▶ **What this task involves**:
Reproduce all entries precisely as they are written.

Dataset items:

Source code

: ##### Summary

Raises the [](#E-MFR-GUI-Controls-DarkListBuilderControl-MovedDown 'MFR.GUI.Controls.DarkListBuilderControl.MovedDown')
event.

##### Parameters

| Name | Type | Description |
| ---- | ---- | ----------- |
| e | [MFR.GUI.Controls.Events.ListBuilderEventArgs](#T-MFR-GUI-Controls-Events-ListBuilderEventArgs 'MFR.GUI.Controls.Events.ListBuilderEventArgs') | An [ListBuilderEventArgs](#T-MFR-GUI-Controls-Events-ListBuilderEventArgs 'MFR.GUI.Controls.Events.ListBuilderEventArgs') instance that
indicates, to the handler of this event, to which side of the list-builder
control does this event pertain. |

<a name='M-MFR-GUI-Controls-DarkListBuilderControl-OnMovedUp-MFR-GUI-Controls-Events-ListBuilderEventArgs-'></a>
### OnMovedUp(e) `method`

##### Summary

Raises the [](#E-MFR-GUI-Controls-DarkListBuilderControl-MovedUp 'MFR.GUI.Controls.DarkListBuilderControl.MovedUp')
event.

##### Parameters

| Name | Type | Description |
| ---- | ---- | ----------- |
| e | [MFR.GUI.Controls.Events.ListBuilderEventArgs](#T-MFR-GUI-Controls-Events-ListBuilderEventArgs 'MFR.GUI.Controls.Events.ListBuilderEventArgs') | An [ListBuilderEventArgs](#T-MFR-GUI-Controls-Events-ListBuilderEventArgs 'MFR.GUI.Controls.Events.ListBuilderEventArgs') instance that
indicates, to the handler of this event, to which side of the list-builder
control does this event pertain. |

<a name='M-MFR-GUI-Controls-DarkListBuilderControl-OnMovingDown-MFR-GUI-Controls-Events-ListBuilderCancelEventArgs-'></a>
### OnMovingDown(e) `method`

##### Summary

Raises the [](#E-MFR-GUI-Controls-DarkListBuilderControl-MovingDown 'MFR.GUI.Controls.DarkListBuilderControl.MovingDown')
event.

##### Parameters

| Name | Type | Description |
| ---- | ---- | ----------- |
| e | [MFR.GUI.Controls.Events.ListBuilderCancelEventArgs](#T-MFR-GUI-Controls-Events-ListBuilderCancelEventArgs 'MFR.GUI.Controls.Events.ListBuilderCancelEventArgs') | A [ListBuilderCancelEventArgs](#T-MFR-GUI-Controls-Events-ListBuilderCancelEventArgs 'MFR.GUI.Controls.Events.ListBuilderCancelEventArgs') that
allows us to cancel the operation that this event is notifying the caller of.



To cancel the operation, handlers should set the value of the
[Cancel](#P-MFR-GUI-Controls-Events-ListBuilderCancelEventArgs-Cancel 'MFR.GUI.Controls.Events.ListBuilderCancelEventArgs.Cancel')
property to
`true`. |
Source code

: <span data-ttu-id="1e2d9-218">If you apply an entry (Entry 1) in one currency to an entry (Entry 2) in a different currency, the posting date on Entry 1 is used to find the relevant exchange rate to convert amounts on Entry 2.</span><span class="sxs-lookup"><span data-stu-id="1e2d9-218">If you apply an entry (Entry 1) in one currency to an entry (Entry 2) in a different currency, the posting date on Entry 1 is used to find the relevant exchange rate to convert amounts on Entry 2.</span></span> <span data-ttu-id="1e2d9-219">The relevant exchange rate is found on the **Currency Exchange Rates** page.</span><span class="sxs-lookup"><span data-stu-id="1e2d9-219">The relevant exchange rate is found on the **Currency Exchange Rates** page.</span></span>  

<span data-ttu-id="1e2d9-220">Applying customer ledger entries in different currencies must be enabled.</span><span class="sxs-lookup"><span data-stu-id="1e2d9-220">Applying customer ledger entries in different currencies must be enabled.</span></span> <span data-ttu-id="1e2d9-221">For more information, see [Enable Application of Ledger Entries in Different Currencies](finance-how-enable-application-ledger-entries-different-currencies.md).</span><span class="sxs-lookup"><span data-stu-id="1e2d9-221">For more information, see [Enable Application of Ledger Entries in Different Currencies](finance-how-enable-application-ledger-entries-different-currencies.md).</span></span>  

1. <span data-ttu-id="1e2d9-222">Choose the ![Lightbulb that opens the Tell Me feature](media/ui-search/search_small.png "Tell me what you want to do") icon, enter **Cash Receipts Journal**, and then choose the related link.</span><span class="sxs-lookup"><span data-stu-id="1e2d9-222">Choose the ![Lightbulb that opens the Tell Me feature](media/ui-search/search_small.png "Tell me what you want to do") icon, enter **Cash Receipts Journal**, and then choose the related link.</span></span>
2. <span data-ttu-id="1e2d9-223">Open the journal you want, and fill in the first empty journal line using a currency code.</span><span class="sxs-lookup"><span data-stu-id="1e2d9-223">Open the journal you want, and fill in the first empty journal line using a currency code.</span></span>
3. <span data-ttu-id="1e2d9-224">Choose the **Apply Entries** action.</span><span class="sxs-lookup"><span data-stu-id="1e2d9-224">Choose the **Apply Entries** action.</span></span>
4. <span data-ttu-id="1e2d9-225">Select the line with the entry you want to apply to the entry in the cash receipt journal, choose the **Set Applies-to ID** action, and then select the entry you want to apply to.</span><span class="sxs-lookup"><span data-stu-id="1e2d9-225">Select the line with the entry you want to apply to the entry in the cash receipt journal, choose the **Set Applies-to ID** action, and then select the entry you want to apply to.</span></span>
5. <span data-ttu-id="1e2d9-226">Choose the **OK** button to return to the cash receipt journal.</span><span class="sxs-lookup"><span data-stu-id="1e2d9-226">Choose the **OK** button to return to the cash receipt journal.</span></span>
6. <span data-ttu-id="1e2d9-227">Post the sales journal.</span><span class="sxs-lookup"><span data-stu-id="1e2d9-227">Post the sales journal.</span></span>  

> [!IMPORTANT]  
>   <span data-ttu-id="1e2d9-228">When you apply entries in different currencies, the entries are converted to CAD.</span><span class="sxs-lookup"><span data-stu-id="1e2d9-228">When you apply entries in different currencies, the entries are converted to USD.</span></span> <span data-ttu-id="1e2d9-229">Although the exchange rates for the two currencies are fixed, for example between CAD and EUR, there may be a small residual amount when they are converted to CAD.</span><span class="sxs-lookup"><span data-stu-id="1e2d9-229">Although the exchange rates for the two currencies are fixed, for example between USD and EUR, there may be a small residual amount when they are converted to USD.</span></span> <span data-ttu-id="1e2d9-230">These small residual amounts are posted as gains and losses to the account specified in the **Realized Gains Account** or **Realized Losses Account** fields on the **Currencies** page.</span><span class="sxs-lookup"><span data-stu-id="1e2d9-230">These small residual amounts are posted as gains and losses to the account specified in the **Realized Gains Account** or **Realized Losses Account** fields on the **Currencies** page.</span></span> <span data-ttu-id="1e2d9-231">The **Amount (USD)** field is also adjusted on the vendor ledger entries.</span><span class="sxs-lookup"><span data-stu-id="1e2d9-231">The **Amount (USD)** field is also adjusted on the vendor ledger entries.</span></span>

▶ **Output below**:
Source code

: ##### Summary

Raises the [](#E-MFR-GUI-Controls-DarkListBuilderControl-MovedDown 'MFR.GUI.Controls.DarkListBuilderControl.MovedDown')
event.

##### Parameters

| Name | Type | Description |
| ---- | ---- | ----------- |
| e | [MFR.GUI.Controls.Events.ListBuilderEventArgs](#T-MFR-GUI-Controls-Events-ListBuilderEventArgs 'MFR.GUI.Controls.Events.ListBuilderEventArgs') | An [ListBuilderEventArgs](#T-MFR-GUI-Controls-Events-ListBuilderEventArgs 'MFR.GUI.Controls.Events.ListBuilderEventArgs') instance that
indicates, to the handler of this event, to which side of the list-builder
control does this event pertain. |

<a name='M-MFR-GUI-Controls-DarkListBuilderControl-OnMovedUp-MFR-GUI-Controls-Events-ListBuilderEventArgs-'></a>
### OnMovedUp(e) `method`

##### Summary

Raises the [](#E-MFR-GUI-Controls-DarkListBuilderControl-MovedUp 'MFR.GUI.Controls.DarkListBuilderControl.MovedUp')
event.

##### Parameters

| Name | Type | Description |
| ---- | ---- | ----------- |
| e | [MFR.GUI.Controls.Events.ListBuilderEventArgs](#T-MFR-GUI-Controls-Events-ListBuilderEventArgs 'MFR.GUI.Controls.Events.ListBuilderEventArgs') | An [ListBuilderEventArgs](#T-MFR-GUI-Controls-Events-ListBuilderEventArgs 'MFR.GUI.Controls.Events.ListBuilderEventArgs') instance that
indicates, to the handler of this event, to which side of the list-builder
control does this event pertain. |

<a name='M-MFR-GUI-Controls-DarkListBuilderControl-OnMovingDown-MFR-GUI-Controls-Events-ListBuilderCancelEventArgs-'></a>
### OnMovingDown(e) `method`

##### Summary

Raises the [](#E-MFR-GUI-Controls-DarkListBuilderControl-MovingDown 'MFR.GUI.Controls.DarkListBuilderControl.MovingDown')
event.

##### Parameters

| Name | Type | Description |
| ---- | ---- | ----------- |
| e | [MFR.GUI.Controls.Events.ListBuilderCancelEventArgs](#T-MFR-GUI-Controls-Events-ListBuilderCancelEventArgs 'MFR.GUI.Controls.Events.ListBuilderCancelEventArgs') | A [ListBuilderCancelEventArgs](#T-MFR-GUI-Controls-Events-ListBuilderCancelEventArgs 'MFR.GUI.Controls.Events.ListBuilderCancelEventArgs') that
allows us to cancel the operation that this event is notifying the caller of.



To cancel the operation, handlers should set the value of the
[Cancel](#P-MFR-GUI-Controls-Events-ListBuilderCancelEventArgs-Cancel 'MFR.GUI.Controls.Events.ListBuilderCancelEventArgs.Cancel')
property to
`true`. |
Source code

: <span data-ttu-id="1e2d9-218">If you apply an entry (Entry 1) in one currency to an entry (Entry 2) in a different currency, the posting date on Entry 1 is used to find the relevant exchange rate to convert amounts on Entry 2.</span><span class="sxs-lookup"><span data-stu-id="1e2d9-218">If you apply an entry (Entry 1) in one currency to an entry (Entry 2) in a different currency, the posting date on Entry 1 is used to find the relevant exchange rate to convert amounts on Entry 2.</span></span> <span data-ttu-id="1e2d9-219">The relevant exchange rate is found on the **Currency Exchange Rates** page.</span><span class="sxs-lookup"><span data-stu-id="1e2d9-219">The relevant exchange rate is found on the **Currency Exchange Rates** page.</span></span>  

<span data-ttu-id="1e2d9-220">Applying customer ledger entries in different currencies must be enabled.</span><span class="sxs-lookup"><span data-stu-id="1e2d9-220">Applying customer ledger entries in different currencies must be enabled.</span></span> <span data-ttu-id="1e2d9-221">For more information, see [Enable Application of Ledger Entries in Different Currencies](finance-how-enable-application-ledger-entries-different-currencies.md).</span><span class="sxs-lookup"><span data-stu-id="1e2d9-221">For more information, see [Enable Application of Ledger Entries in Different Currencies](finance-how-enable-application-ledger-entries-different-currencies.md).</span></span>  

1. <span data-ttu-id="1e2d9-222">Choose the ![Lightbulb that opens the Tell Me feature](media/ui-search/search_small.png "Tell me what you want to do") icon, enter **Cash Receipts Journal**, and then choose the related link.</span><span class="sxs-lookup"><span data-stu-id="1e2d9-222">Choose the ![Lightbulb that opens the Tell Me feature](media/ui-search/search_small.png "Tell me what you want to do") icon, enter **Cash Receipts Journal**, and then choose the related link.</span></span>
2. <span data-ttu-id="1e2d9-223">Open the journal you want, and fill in the first empty journal line using a currency code.</span><span class="sxs-lookup"><span data-stu-id="1e2d9-223">Open the journal you want, and fill in the first empty journal line using a currency code.</span></span>
3. <span data-ttu-id="1e2d9-224">Choose the **Apply Entries** action.</span><span class="sxs-lookup"><span data-stu-id="1e2d9-224">Choose the **Apply Entries** action.</span></span>
4. <span data-ttu-id="1e2d9-225">Select the line with the entry you want to apply to the entry in the cash receipt journal, choose the **Set Applies-to ID** action, and then select the entry you want to apply to.</span><span class="sxs-lookup"><span data-stu-id="1e2d9-225">Select the line with the entry you want to apply to the entry in the cash receipt journal, choose the **Set Applies-to ID** action, and then select the entry you want to apply to.</span></span>
5. <span data-ttu-id="1e2d9-226">Choose the **OK** button to return to the cash receipt journal.</span><span class="sxs-lookup"><span data-stu-id="1e2d9-226">Choose the **OK** button to return to the cash receipt journal.</span></span>
6. <span data-ttu-id="1e2d9-227">Post the sales journal.</span><span class="sxs-lookup"><span data-stu-id="1e2d9-227">Post the sales journal.</span></span>  

> [!IMPORTANT]  
>   <span data-ttu-id="1e2d9-228">When you apply entries in different currencies, the entries are converted to CAD.</span><span class="sxs-lookup"><span data-stu-id="1e2d9-228">When you apply entries in different currencies, the entries are converted to USD.</span></span> <span data-ttu-id="1e2d9-229">Although the exchange rates for the two currencies are fixed, for example between CAD and EUR, there may be a small residual amount when they are converted to CAD.</span><span class="sxs-lookup"><span data-stu-id="1e2d9-229">Although the exchange rates for the two currencies are fixed, for example between USD and EUR, there may be a small residual amount when they are converted to USD.</span></span> <span data-ttu-id="1e2d9-230">These small residual amounts are posted as gains and losses to the account specified in the **Realized Gains Account** or **Realized Losses Account** fields on the **Currencies** page.</span><span class="sxs-lookup"><span data-stu-id="1e2d9-230">These small residual amounts are posted as gains and losses to the account specified in the **Realized Gains Account** or **Realized Losses Account** fields on the **Currencies** page.</span></span> <span data-ttu-id="1e2d9-231">The **Amount (USD)** field is also adjusted on the vendor ledger entries.</span><span class="sxs-lookup"><span data-stu-id="1e2d9-231">The **Amount (USD)** field is also adjusted on the vendor ledger entries.</span></span>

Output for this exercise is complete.